Hükümet ve şirketler, işçiler arasında artan toplumsal öfkeyi kontrol altına almak ve bastırmak için sendikalara güveniyor. Muhalefet yanlısı DİSK bu konuda özellikle kirli bir rol oynamaktadır.

DİSK Çukurova temsilcileri geçtiğimiz ay düzenlenen “Refah ve Bölüşüm: Refahı artırmayı ve adil bölüşümü nasıl sağlayabiliriz?” başlıklı bir “çalıştay”a katılımlarından övgüyle söz ettiler. Çalıştay, Türkiye’deki başlıca sermaye örgütü olan TÜSİAD tarafından düzenlenen bir dizi etkinliğin parçasıydı.

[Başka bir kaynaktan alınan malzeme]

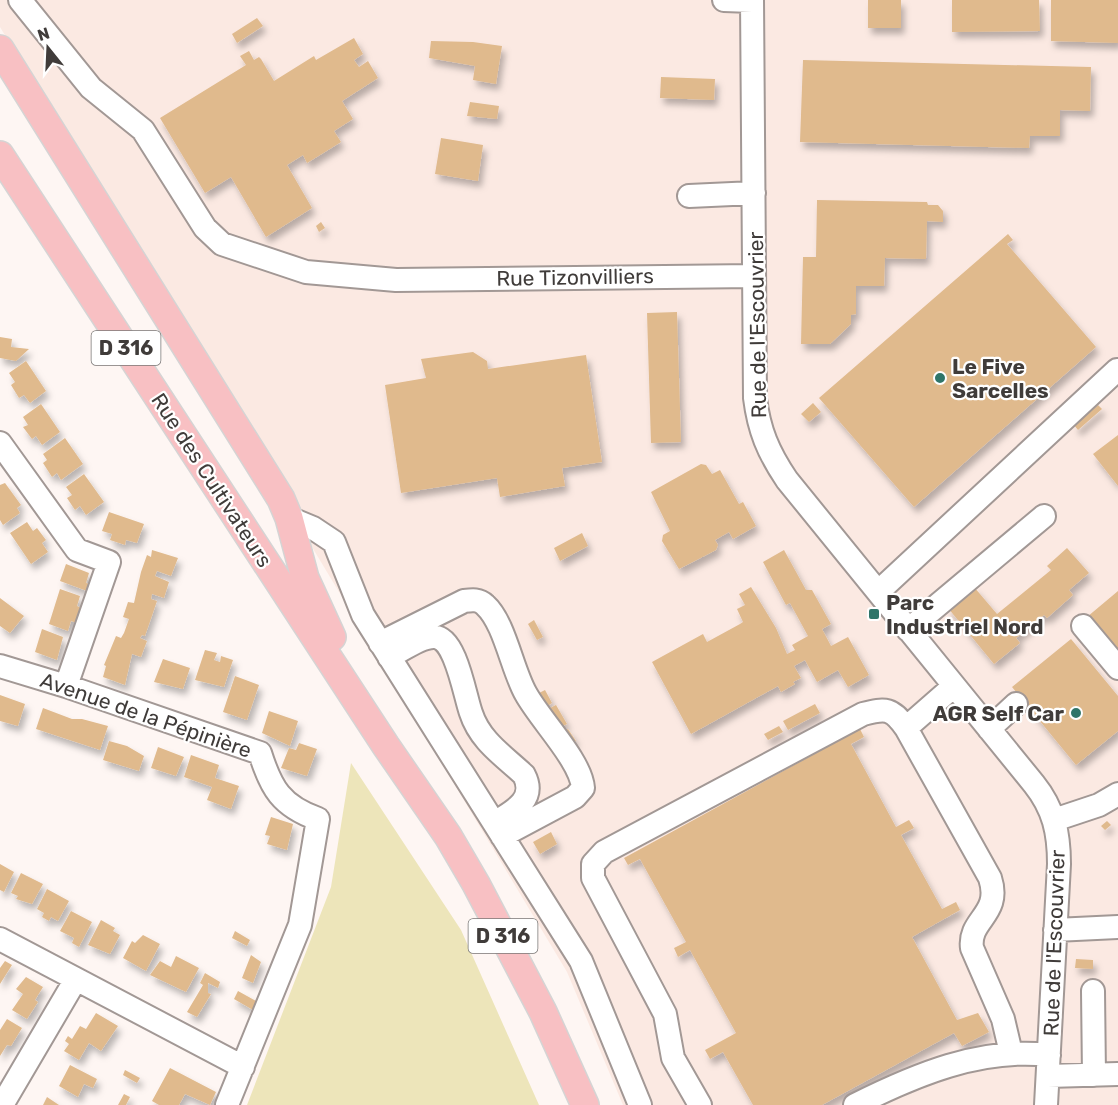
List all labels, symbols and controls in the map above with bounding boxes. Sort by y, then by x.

Sendika bürokrasileri, işçilere karşı üst düzey iş dünyası liderleriyle açıkça işbirliği yapıyor. Etkinlik sonrasında yapılan açıklamada, “başta refah, bölüşüm, gelir ve servet eşitsizliği, yoksulluk, yoksunluk, piyasa başarısızlıkları, sürdürülebilir kalkınma ve bu hususlarda devletin & STK’ların rolü tartışmalarının yanı sıra bu hususlarda faydalı ve uygulanabilir politika önerileri sunulmuştur,” denildi.

Dünyanın geri kalanında olduğu gibi Türkiye’de de hükümetin toplumsal saldırılarını yoğunlaştırması işçileri giderek daha fazla mücadeleye itecektir. Sendikaların bu mücadeleleri sabote etmesini önlemek için işçiler kendi bağımsız taban komitelerini kurmalı ve işyerleri, sektörler ve ülkeler arasında birleşmelidir. Taban Komitelerinin Uluslararası İşçi İttifakı (TK-Uİİ), tüm dünyada gelişmekte olan işçi sınıfı hareketinin ihtiyaç duyduğu örgütlenme aracını sağlamaktadır.